Supplied information below:

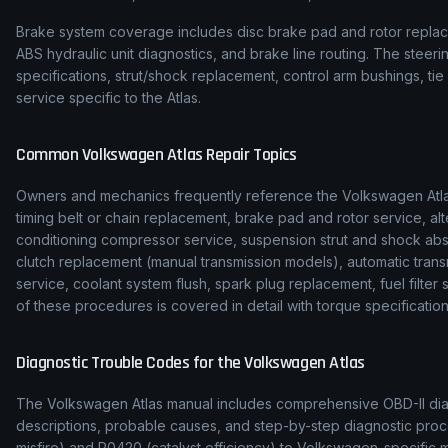
Brake system coverage includes disc brake pad and rotor replace
ABS hydraulic unit diagnostics, and brake line routing. The stee
specifications, strut/shock replacement, control arm bushings, t
service specific to the Atlas.
Common
Volkswagen
Atlas
Repair Topics
Owners and mechanics frequently reference the
Volkswagen
Atl
timing belt or chain replacement, brake pad and rotor service, alt
conditioning compressor service, suspension strut and shock ab
clutch replacement (manual transmission models), automatic transmi
service, coolant system flush, spark plug replacement, fuel filte
of these procedures is covered in detail with torque specification
Diagnostic Trouble Codes for the
Volkswagen
Atlas
The
Volkswagen
Atlas
manual includes comprehensive OBD-II diag
descriptions, probable causes, and step-by-step diagnostic p
misfire) and P0420 (catalyst efficiency) to
Volkswagen
-specific 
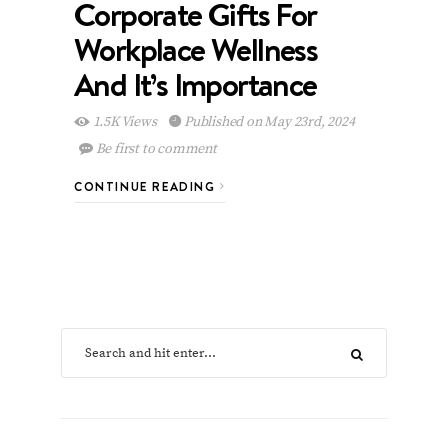
Corporate Gifts For
Workplace Wellness
And It’s Importance
1.5K Views
Published on May 23rd, 2024
Be first to comment
CONTINUE READING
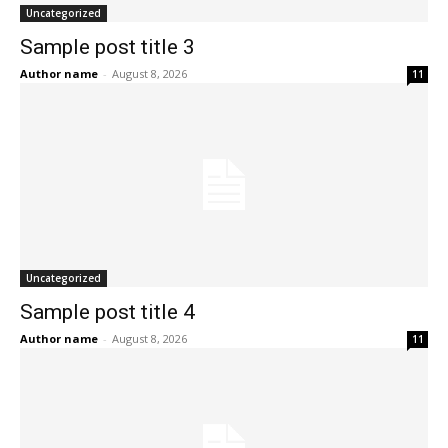
Uncategorized
Sample post title 3
Author name
-
August 8, 2026
11
Uncategorized
Sample post title 4
Author name
-
August 8, 2026
11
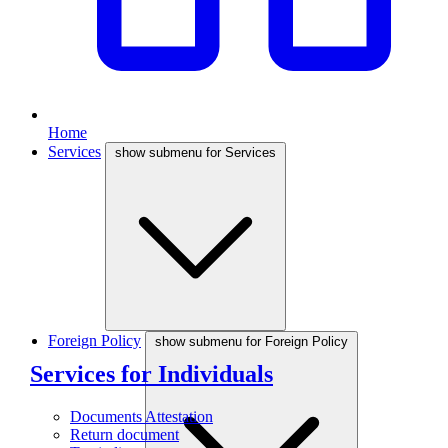
Home
Services
show submenu for Services
Foreign Policy
show submenu for Foreign Policy
Services for Individuals
Documents Attestation
Return document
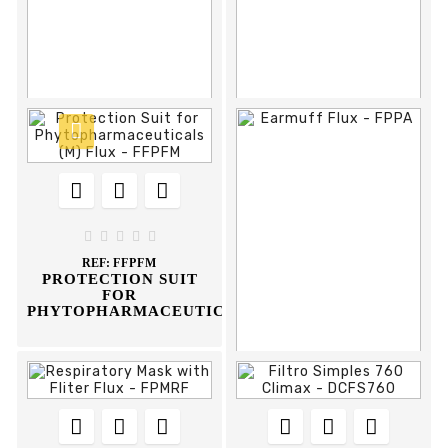



















REF:
FOPP
REF:
DCOP595I
PANOMARIC SAFETY
OCULOS PROTEÇAO
GLASSES PVC FRAME
595-I CLIMAX





FLUX
REF:
FFPFM
PROTECTION SUIT
FOR
PHYTOPHARMACEUTICALS














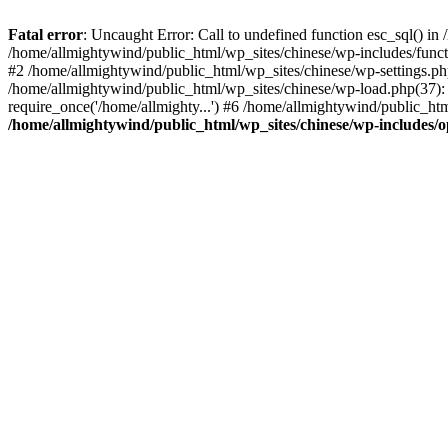
Fatal error
: Uncaught Error: Call to undefined function esc_sql() i
/home/allmightywind/public_html/wp_sites/chinese/wp-includes/funct
#2 /home/allmightywind/public_html/wp_sites/chinese/wp-settings.php
/home/allmightywind/public_html/wp_sites/chinese/wp-load.php(37): 
require_once('/home/allmighty...') #6 /home/allmightywind/public_htm
/home/allmightywind/public_html/wp_sites/chinese/wp-includes/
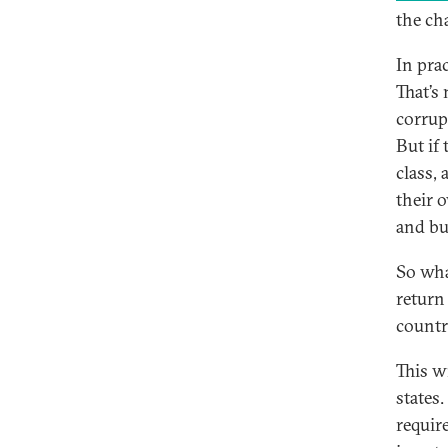
the ch
In pra
That’s
corrup
But if 
class,
their o
and bui
So wha
return
countr
This w
states
requir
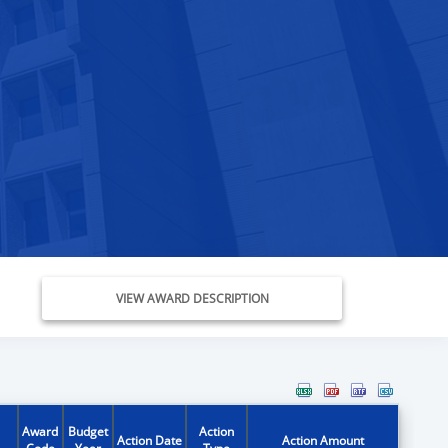
VIEW AWARD DESCRIPTION
Award
Budget
Action
Action Date
Action Amount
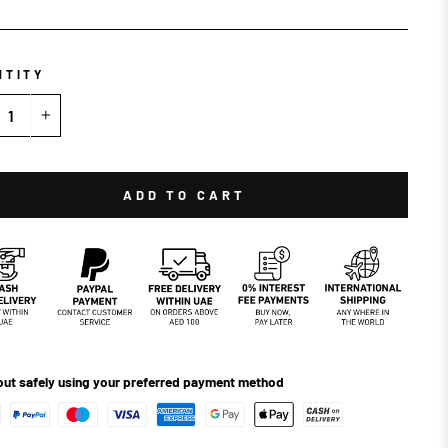
NTITY
+
ADD TO CART
ut safely using your preferred payment method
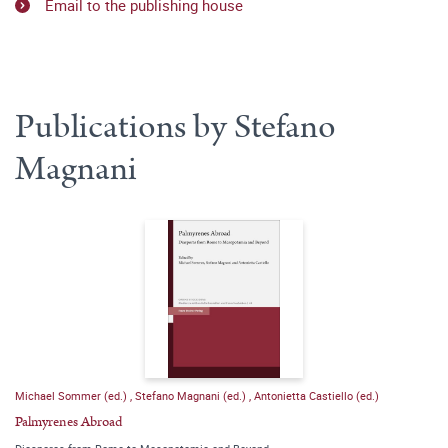
Email to the publishing house
Publications by Stefano
Magnani
Michael Sommer (ed.)
,
Stefano Magnani (ed.)
,
Antonietta Castiello (ed.)
Palmyrenes Abroad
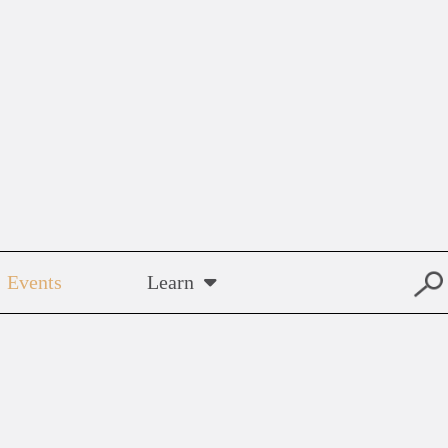
Events
Learn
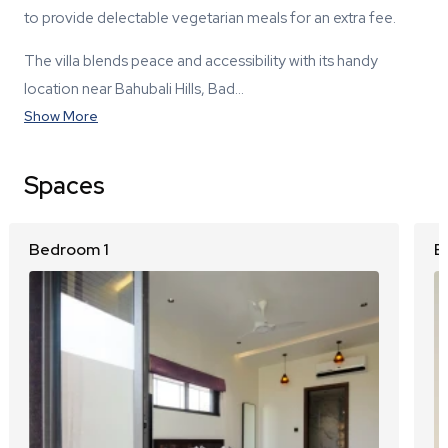
to provide delectable vegetarian meals for an extra fee.
The villa blends peace and accessibility with its handy
location near Bahubali Hills, Bad…
Show More
Spaces
Bedroom 1
B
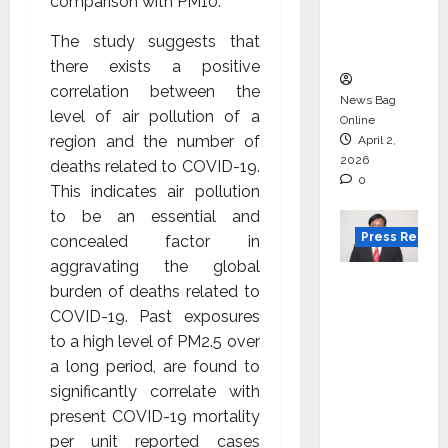
degree
comparison with PM10.
courses
The study suggests that
in 2026.
there exists a positive
correlation between the
News Bag
level of air pollution of a
Online
region and the number of
April 2,
2026
deaths related to COVID-19.
0
This indicates air pollution
to be an essential and
Press Releas
concealed factor in
aggravating the global
VerSe
burden of deaths related to
Innovati
COVID-19. Past exposures
on
to a high level of PM2.5 over
Appoint
a long period, are found to
s P.R.
significantly correlate with
Ramesh
present COVID-19 mortality
as
per unit reported cases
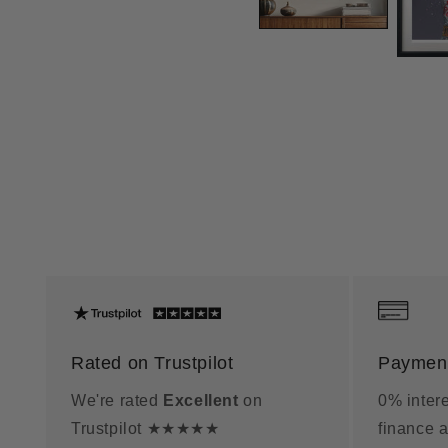
Rated on Trustpilot
Payment
We're rated
Excellent
on
0% intere
Trustpilot ★★★★★
finance a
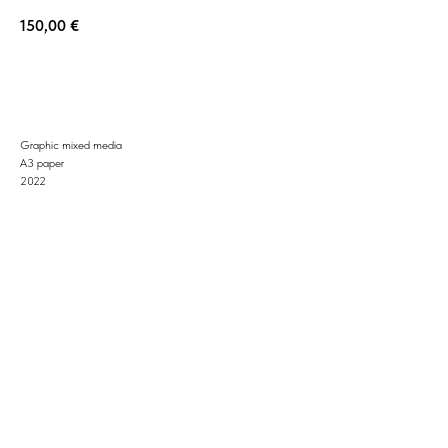
150,00
€
BUY NOW
Graphic mixed media
A3 paper
2022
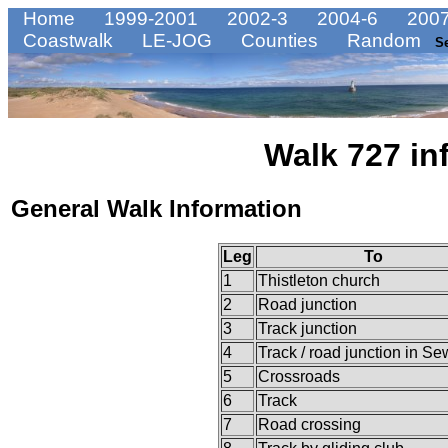
Home
1999-2001
2002-3
2004-6
2007
Coastwalk
LE-JOG
Counties
Random
S
Walk 727 in
General Walk Information
Leg
To
1
Thistleton church
2
Road junction
3
Track junction
4
Track / road junction in Se
5
Crossroads
6
Track
7
Road crossing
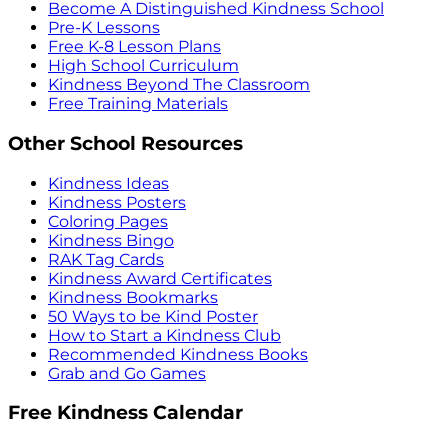
Become A Distinguished Kindness School
Pre-K Lessons
Free K-8 Lesson Plans
High School Curriculum
Kindness Beyond The Classroom
Free Training Materials
Other School Resources
Kindness Ideas
Kindness Posters
Coloring Pages
Kindness Bingo
RAK Tag Cards
Kindness Award Certificates
Kindness Bookmarks
50 Ways to be Kind Poster
How to Start a Kindness Club
Recommended Kindness Books
Grab and Go Games
Free Kindness Calendar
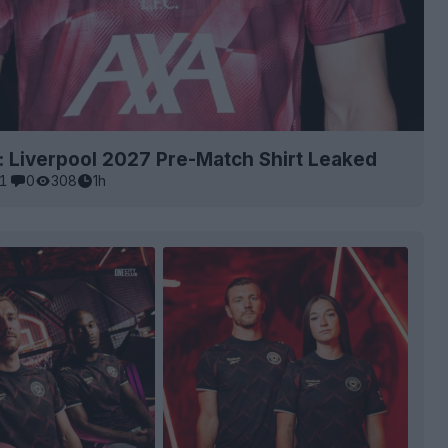
: Liverpool 2027 Pre-Match Shirt Leaked
1
0
308
1h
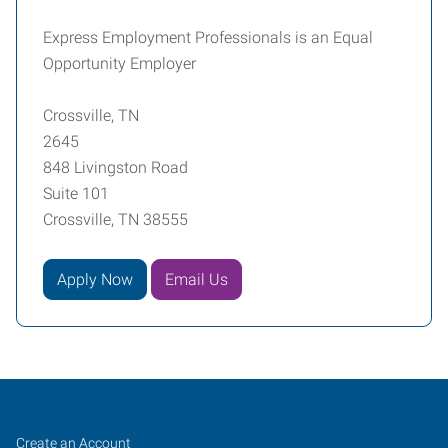
Express Employment Professionals is an Equal
Opportunity Employer
Crossville, TN
2645
848 Livingston Road
Suite 101
Crossville, TN 38555
Apply Now
Email Us
Job
Search
Create an Account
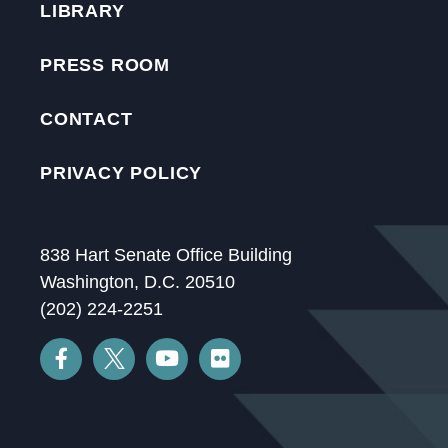
LIBRARY
PRESS ROOM
CONTACT
PRIVACY POLICY
838 Hart Senate Office Building
Washington, D.C. 20510
(202) 224-2251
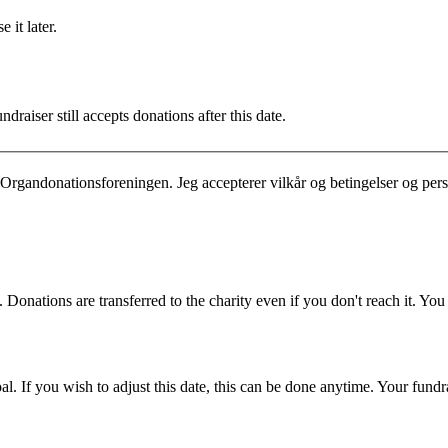
 it later.
draiser still accepts donations after this date.
Organdonationsforeningen. Jeg accepterer vilkår og betingelser og per
 Donations are transferred to the charity even if you don't reach it. Yo
. If you wish to adjust this date, this can be done anytime. Your fundrai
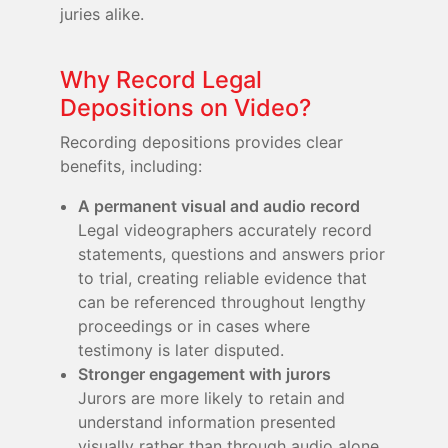
juries alike.
Why Record Legal
Depositions on Video?
Recording depositions provides clear
benefits, including:
A permanent visual and audio record
Legal videographers accurately record
statements, questions and answers prior
to trial, creating reliable evidence that
can be referenced throughout lengthy
proceedings or in cases where
testimony is later disputed.
Stronger engagement with jurors
Jurors are more likely to retain and
understand information presented
visually rather than through audio alone,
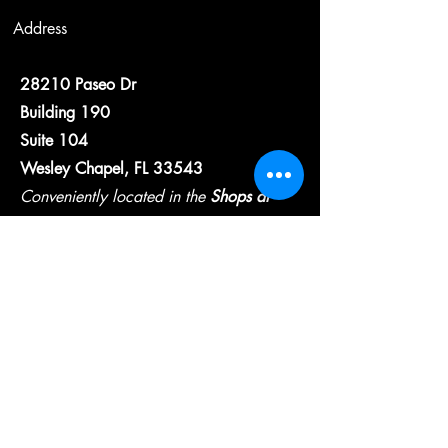
Address
28210 Paseo Dr
Building 190
Suite 104
Wesley Chapel, FL 33543
Conveniently located in the
Shops at
Wiregrass
Contact
wcfsllc@gmail.com
813-825-6975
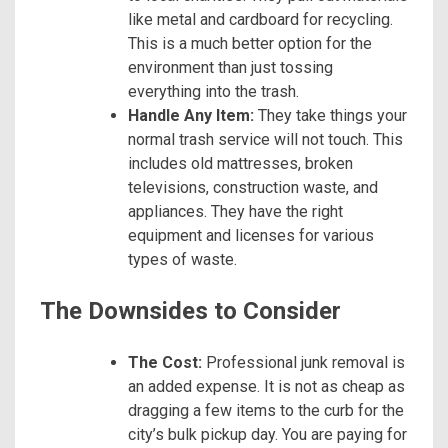
like metal and cardboard for recycling.
This is a much better option for the
environment than just tossing
everything into the trash.
Handle Any Item:
They take things your
normal trash service will not touch. This
includes old mattresses, broken
televisions, construction waste, and
appliances. They have the right
equipment and licenses for various
types of waste.
The Downsides to Consider
The Cost:
Professional junk removal is
an added expense. It is not as cheap as
dragging a few items to the curb for the
city’s bulk pickup day. You are paying for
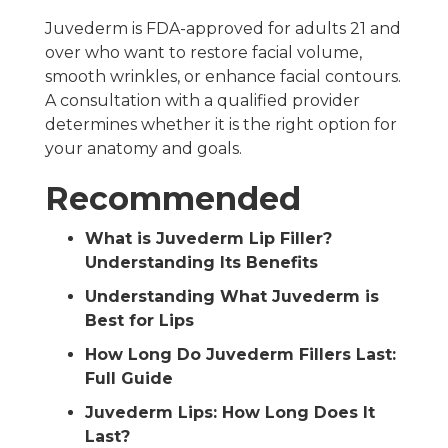
Juvederm is FDA-approved for adults 21 and
over who want to restore facial volume,
smooth wrinkles, or enhance facial contours.
A consultation with a qualified provider
determines whether it is the right option for
your anatomy and goals.
Recommended
What is Juvederm Lip Filler?
Understanding Its Benefits
Understanding What Juvederm is
Best for Lips
How Long Do Juvederm Fillers Last:
Full Guide
Juvederm Lips: How Long Does It
Last?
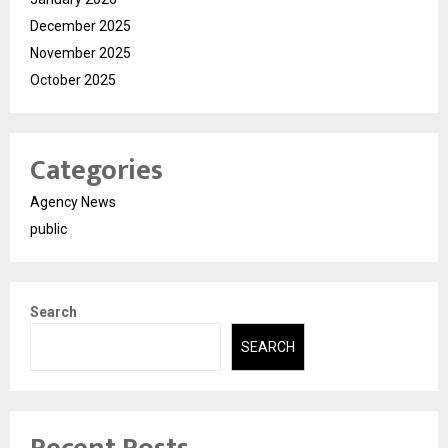
December 2025
November 2025
October 2025
Categories
Agency News
public
Search
SEARCH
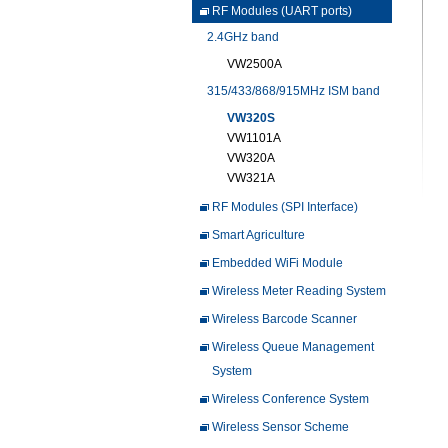
RF Modules (UART ports)
2.4GHz band
VW2500A
315/433/868/915MHz ISM band
VW320S
VW1101A
VW320A
VW321A
RF Modules (SPI Interface)
Smart Agriculture
Embedded WiFi Module
Wireless Meter Reading System
Wireless Barcode Scanner
Wireless Queue Management
System
Wireless Conference System
Wireless Sensor Scheme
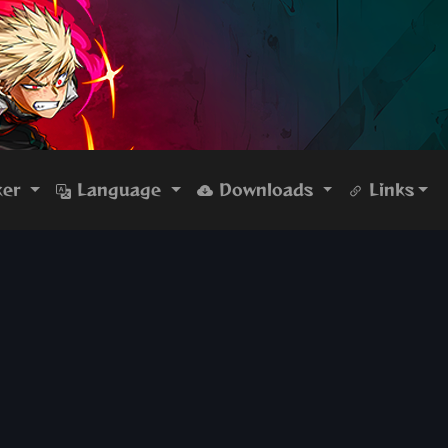
ker
Language
Downloads
Links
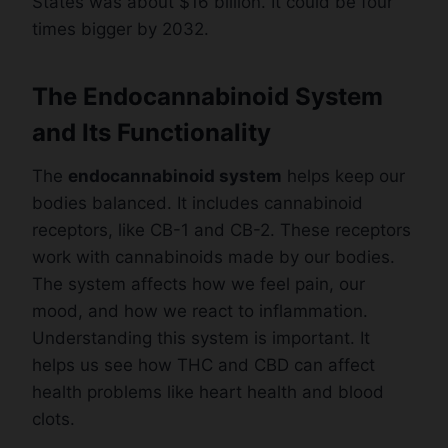
States was about $16 billion. It could be four
times bigger by 2032.
The Endocannabinoid System
and Its Functionality
The
endocannabinoid system
helps keep our
bodies balanced. It includes cannabinoid
receptors, like CB-1 and CB-2. These receptors
work with cannabinoids made by our bodies.
The system affects how we feel pain, our
mood, and how we react to inflammation.
Understanding this system is important. It
helps us see how THC and CBD can affect
health problems like heart health and blood
clots.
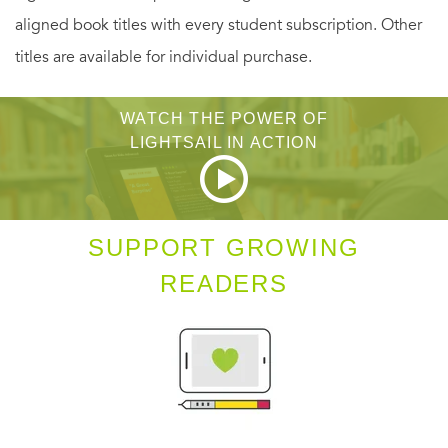
aligned book titles with every student subscription. Other
titles are available for individual purchase.
WATCH THE POWER OF
LIGHTSAIL IN ACTION
SUPPORT GROWING
READERS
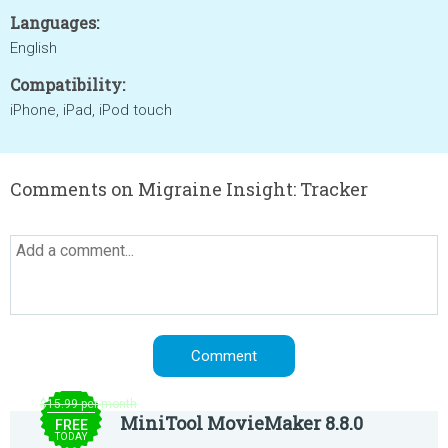
Languages:
English
Compatibility:
iPhone, iPad, iPod touch
Comments on Migraine Insight: Tracker
$15.99 per month
MiniTool MovieMaker 8.8.0
FREE
TODAY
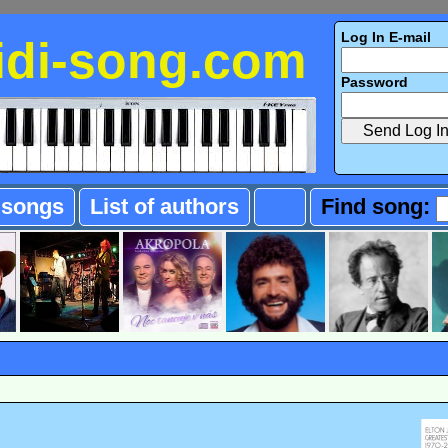
Log In E-mail
idi-song.com
Password
f songs
List of authors
Find song:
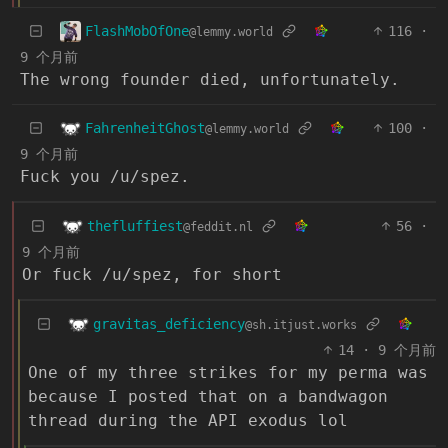
FlashMobOfOne
116
·
@lemmy.world
9 个月前
The wrong founder died, unfortunately.
FahrenheitGhost
100
·
@lemmy.world
9 个月前
Fuck you /u/spez.
thefluffiest
56
·
@feddit.nl
9 个月前
Or fuck /u/spez, for short
gravitas_deficiency
@sh.itjust.works
14
·
9 个月前
One of my three strikes for my perma was
because I posted that on a bandwagon
thread during the API exodus lol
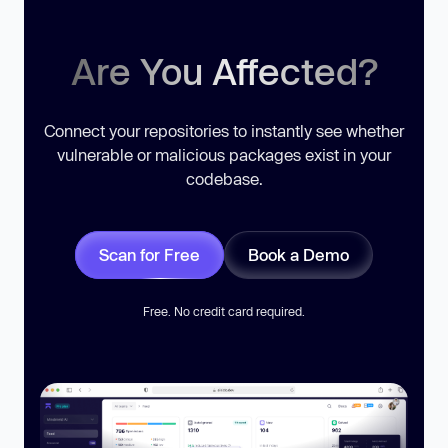
Are You Affected?
Connect your repositories to instantly see whether
vulnerable or malicious packages exist in your
codebase.
Scan for Free
Book a Demo
Free. No credit card required.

End of Supplied information.

▸ **Task brief**
Above are the records; repeat their lines from the first through the line containing "Be first to comment", and leave out each picture.

▸ **Response area**
Brake system coverage includes disc brake pad and rotor replace
ABS hydraulic unit diagnostics, and brake line routing. The stee
specifications, strut/shock replacement, control arm bushings, t
service specific to the Atlas.
Common
Volkswagen
Atlas
Repair Topics
Owners and mechanics frequently reference the
Volkswagen
Atl
timing belt or chain replacement, brake pad and rotor service, alt
conditioning compressor service, suspension strut and shock ab
clutch replacement (manual transmission models), automatic transmi
service, coolant system flush, spark plug replacement, fuel filte
of these procedures is covered in detail with torque specification
Diagnostic Trouble Codes for the
Volkswagen
Atlas
The
Volkswagen
Atlas
manual includes comprehensive OBD-II diag
descriptions, probable causes, and step-by-step diagnostic p
misfire) and P0420 (catalyst efficiency) to
Volkswagen
-specific 
Corporate Gifts For
Workplace Wellness
And It’s Importance
1.5K Views
Published on May 23rd, 2024
Be first to comment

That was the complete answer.